## Problem set:
A) Answer these questions from the excerpt on time-stamping sequencing data:
(i) How many Cannabis genomes does Kannapedia.net host?
(ii) Which organism does the public resource at Psilocydia.net cover?
(iii) Into what part of a Bitcoin transaction is the hash of the sequencing files spent?
B) Copy the stretch of the excerpt on time-stamping sequencing data from "Blockchains are the" through "and fix them.", word for word.

## Excerpt provided:
************

So how do we implement immutable time stamps into high risk research like virology?
The solution to this sequencing data forensics problem is something Medicinal Genomics pioneered in the cannabis sequencing space. Due to the unique intellectual property laws in federally illegal markets, you cannot trademark cannabis but you can patent it. Legality is not a requirement for plant patents (yes, plants that are crafted by the hand of wo/man remain patent eligible). The notary system is federal so getting an ironclad born on date (without the use of federal notaries that object to cannabis) requires one notarize your DNA sequencing on immutable distributed ledgers like Bitcoin.
Blockchains are the least efficient means to store large datasets, so instead, a hash of the sequencing files are spent into the OP_RETURN of a time-stamped Bitcoin transaction using a service Like OpenTime Stamps. This provides an immutable time stamp of the born on date of the sequencing data. If one letter changes in that fastq file, the entire hash changes and won’t match the hash you etched into the blockchain.
GOF work may be restricted again given what just happened. There will also be a grey area of research where labs working on curing a disease accidentally make it worse.
This unforeseen nearGOF research needs a framework for responsible stewardship of data so we can learn from leaks and fix them.
Labs working on nearGOF should be required to etch their fastq files into Bitcoin so proper forensics can be performed.
Kannapedia.net hosts over 1700 Cannabis genomes using this ‘Hash and Stash’ method of data management. Most clients utilize this to prove their strain existed at a certain date so they aren’t exposed to submarine plant patents. The data has been used in court to resolve a dispute over stolen genetics.
We have built a similar public resource for Psilocybe cubensis at Psilocydia.net. This large public repository of medically valuable organisms ensures the prior art remains provably in the public domain.
If you want to defang the Pharma-regulatory fascism being exerted on the healthcare system today we need to cement the ‘OTC’ medicinal organisms into the public domain to thwart off patent thickets and other regulatory capture games. Privatization of natures pharmacy while socializing the risks through liability waivers and mandates is not the future of medicine. To decentralize medicine, we must advance the science behind these valuable natural pharmacies and open access those discoveries as best we can.

************

## Dataset entries:
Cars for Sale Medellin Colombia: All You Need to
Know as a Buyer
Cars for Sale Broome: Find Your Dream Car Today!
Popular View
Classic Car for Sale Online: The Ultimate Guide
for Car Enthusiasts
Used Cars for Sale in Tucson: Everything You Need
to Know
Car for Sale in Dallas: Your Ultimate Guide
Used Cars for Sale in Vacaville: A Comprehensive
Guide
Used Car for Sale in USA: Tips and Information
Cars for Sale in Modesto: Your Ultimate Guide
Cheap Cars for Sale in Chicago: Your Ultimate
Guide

************

## Answers in order:
A)
(i) Over 1700.
(ii) Psilocybe cubensis.
(iii) The OP_RETURN of a time-stamped Bitcoin transaction.

B)
Blockchains are the least efficient means to store large datasets, so instead, a hash of the sequencing files are spent into the OP_RETURN of a time-stamped Bitcoin transaction using a service Like OpenTime Stamps. This provides an immutable time stamp of the born on date of the sequencing data. If one letter changes in that fastq file, the entire hash changes and won’t match the hash you etched into the blockchain.
GOF work may be restricted again given what just happened. There will also be a grey area of research where labs working on curing a disease accidentally make it worse.
This unforeseen nearGOF research needs a framework for responsible stewardship of data so we can learn from leaks and fix them.